The bank's B2/Not Prime long-term and short-term foreign currency deposit ratings were also affirmed. The outlook on the long-term global scale ratings is stable.

According to Moody's, NBU's standalone E+ BFSR, which maps to B2 on the long-term scale, remains constrained by (i) very high, and rapidly growing, single name concentration in the bank's loan book, (ii) increasing pressure on the bank's capital adequacy stemming from the rapid pace of loan growth and low internal capital generation, (iii) high reliance on wholesale funding that raises refinancing issues; and (iv) uncertainties over the unseasoned nature of the newly originated loan book as well as over quality of non-core assets. At the same time, the rating reflects NBU's sound domestic franchise and its privileged position as an agent for government strategic programmes as well as its access to foreign funding

In 2010, NBU increased its loan portfolio by over 40%, and Moody's observes that this growth was mainly attributable to lending facilities for large domestic entities under government programmes and fuelled by funds from the state authorities as well as by credit lines from international financial institutions (IFIs). As a result, the bank's exposure to the ten largest borrowers have substantially increased and accounted for 61% of the loan book and over 400% of Tier 1 capital at year-end 2010, rendering NBU's profitability and capital vulnerable to the performance of a small number of clients. A rapid increase in the single-name concentration in the bank's loan book in 2010 is a sourec of concern for Moody's.
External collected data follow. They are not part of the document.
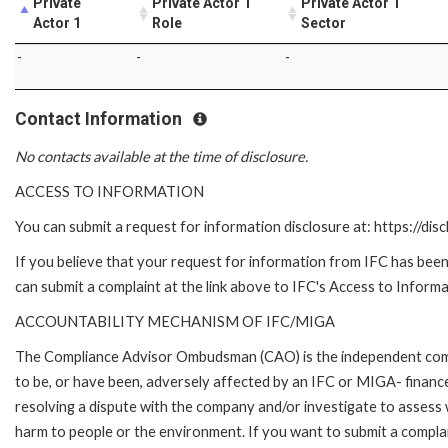
Private
Private Actor 1
Private Actor 1
Actor 1
Role
Sector
-
-
-
Contact Information
No contacts available at the time of disclosure.
ACCESS TO INFORMATION
You can submit a request for information disclosure at: https://disc
If you believe that your request for information from IFC has been 
can submit a complaint at the link above to IFC's Access to Informa
ACCOUNTABILITY MECHANISM OF IFC/MIGA
The Compliance Advisor Ombudsman (CAO) is the independent compla
to be, or have been, adversely affected by an IFC or MIGA- finance
resolving a dispute with the company and/or investigate to assess 
harm to people or the environment. If you want to submit a compl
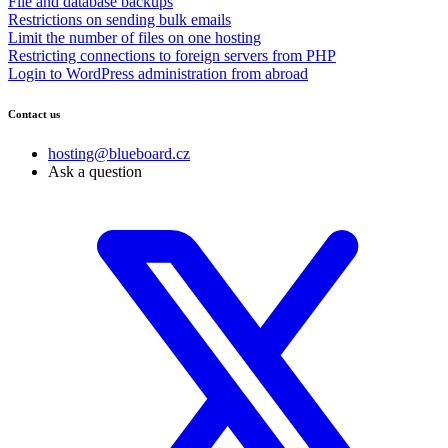
File and database backups
Restrictions on sending bulk emails
Limit the number of files on one hosting
Restricting connections to foreign servers from PHP
Login to WordPress administration from abroad
Contact us
hosting@blueboard.cz
Ask a question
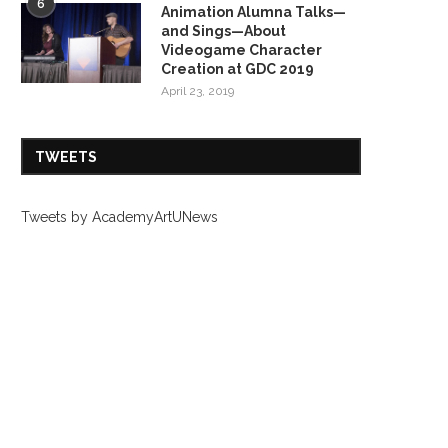
6
Animation Alumna Talks—
and Sings—About
Videogame Character
Creation at GDC 2019
April 23, 2019
TWEETS
Tweets by AcademyArtUNews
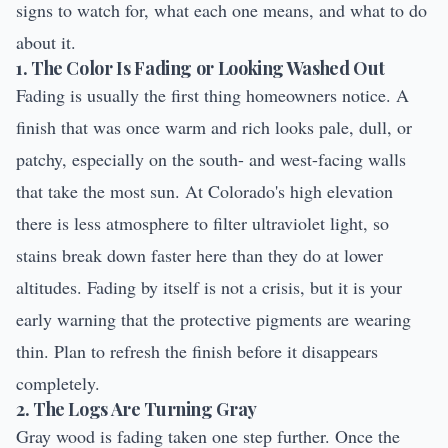
signs to watch for, what each one means, and what to do
about it.
1. The Color Is Fading or Looking Washed Out
Fading is usually the first thing homeowners notice. A
finish that was once warm and rich looks pale, dull, or
patchy, especially on the south- and west-facing walls
that take the most sun. At Colorado's high elevation
there is less atmosphere to filter ultraviolet light, so
stains break down faster here than they do at lower
altitudes. Fading by itself is not a crisis, but it is your
early warning that the protective pigments are wearing
thin. Plan to refresh the finish before it disappears
completely.
2. The Logs Are Turning Gray
Gray wood is fading taken one step further. Once the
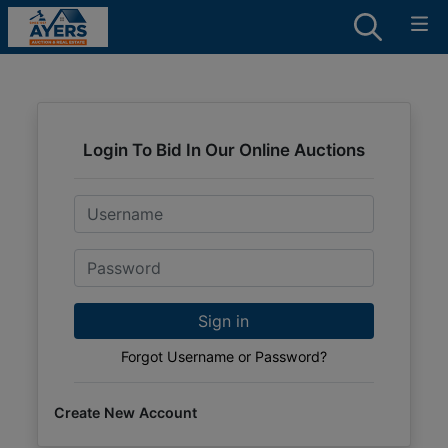
Login To Bid In Our Online Auctions
Email
Password
Sign in
Forgot Username or Password?
Create New Account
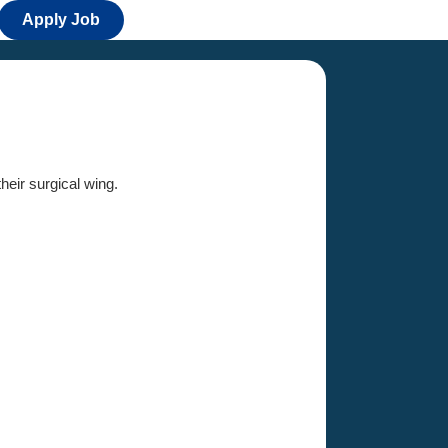
Apply Job
their surgical wing.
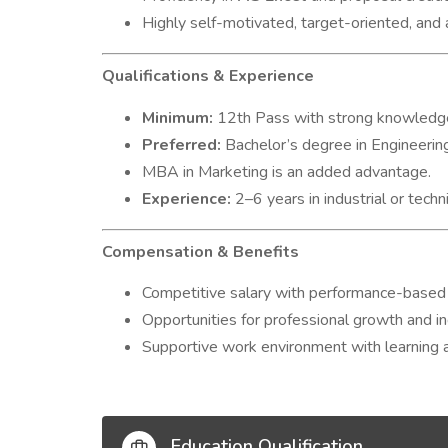
Highly self-motivated, target-oriented, and
Qualifications & Experience
Minimum:
12th Pass with strong knowledge
Preferred:
Bachelor’s degree in Engineering
MBA in Marketing is an added advantage.
Experience:
2–6 years in industrial or techni
Compensation & Benefits
Competitive salary with performance-based 
Opportunities for professional growth and i
Supportive work environment with learning a
Education Qualification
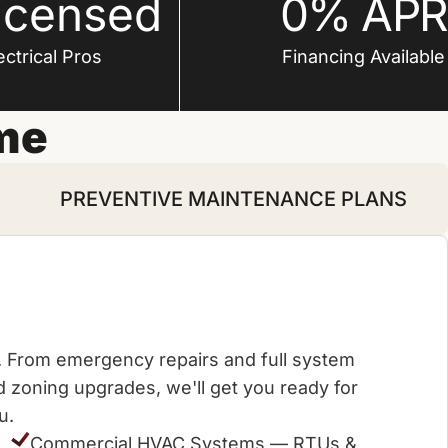
icensed
0% APR
ctrical Pros
Financing Available
me
PREVENTIVE MAINTENANCE PLANS
me. From emergency repairs and full system
zoning upgrades, we'll get you ready for
u.
Commercial HVAC Systems — RTUs &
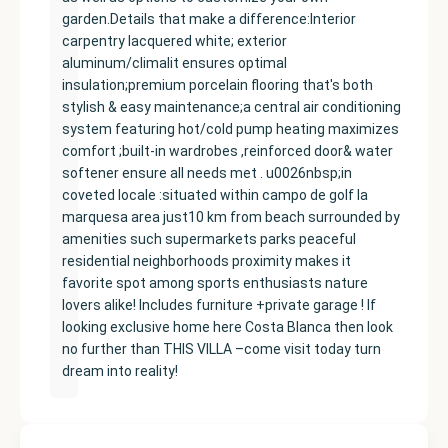
garden.Details that make a difference:Interior
carpentry lacquered white; exterior
aluminum/climalit ensures optimal
insulation;premium porcelain flooring that's both
stylish & easy maintenance;a central air conditioning
system featuring hot/cold pump heating maximizes
comfort ;built-in wardrobes ,reinforced door& water
softener ensure all needs met . u0026nbsp;in
coveted locale :situated within campo de golf la
marquesa area just10 km from beach surrounded by
amenities such supermarkets parks peaceful
residential neighborhoods proximity makes it
favorite spot among sports enthusiasts nature
lovers alike! Includes furniture +private garage ! If
looking exclusive home here Costa Blanca then look
no further than THIS VILLA –come visit today turn
dream into reality!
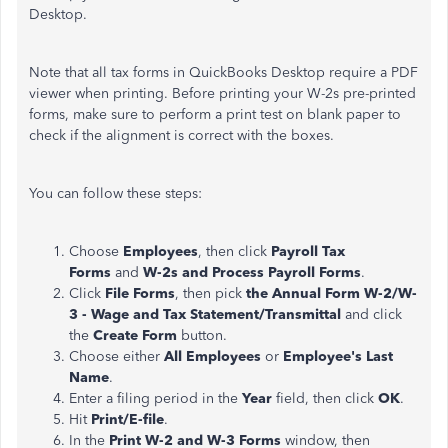
Desktop.
Note that all tax forms in QuickBooks Desktop require a PDF
viewer when printing. Before printing your W-2s pre-printed
forms, make sure to perform a print test on blank paper to
check if the alignment is correct with the boxes.
You can follow these steps:
Choose
Employees
, then click
Payroll Tax
Forms
and
W-2s and Process Payroll Forms
.
Click
File Forms
, then pick
the Annual Form W-2/W-
3 - Wage and Tax Statement/Transmittal
and click
the
Create Form
button.
Choose either
All Employees
or
Employee's Last
Name
.
Enter a filing period in the
Year
field, then click
OK
.
Hit
Print/E-file
.
In the
Print W-2 and W-3 Forms
window, then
Although the bank has access to relatively cheap funding both from the government of Uzbekistan and from IFIs, it has very limited power to set interest margins on those loans originated under the government state-guaranteed programmes that support selective industries. As a result, the bank's internal capital generation was historically low, with return on equity (RoE) of 10.4% in 2010. The rapid pace of loan growth and low profitability resulted in a decline in its Tier 1 capital to 11% as of 31 December 2010, from more comfortable 14% as at December 2009. Moody's sees a further pressure on the bank's capital in 2011 given NBU's willingness to extend loans which are not backed by any announced plans for an external capital injection.

NBU reduced the level of problem loans (defined as impaired in accordance with IFRS) to 15.5% as at year-end 2010 from over 30% as at year-end 2008, as the bank converted the overdue facilities of insolvent borrowers to direct equity investments of problem entities -- aiming to restore production and compensate investments. Moody's notes that the bank's ability to manage this exposure, which absorbed about 30% of Tier 1 capital at YE2010, together with maintenance of adequate quality of the unseasoned loan portfolio and evolution of single-name concentrations, will represent key rating drivers for the bank going forward.

At the same time, NBU's GLC deposit rating of Ba3 received a two-notch uplift from the bank's long-term scale, based on Moody's assumption of very high probability of extraordinary support from the government in case of distress. Given that the state owns 100% of NBU, the bank is likely to benefit from access to capital and liquidity, as it is the country's largest bank and plays a crucial role in maintaining the system's stability. NBU also serves strategically important sectors (both socially and economically), and its international funding franchise benefits from state guarantees.

Domiciled in Tashkent, Uzbekistan, NBU reported total audited IFRS assets of US$4.2 billion and net income of US$42.4 million for 2010 (2009: US$3 billion and US$49.5 million, respectively).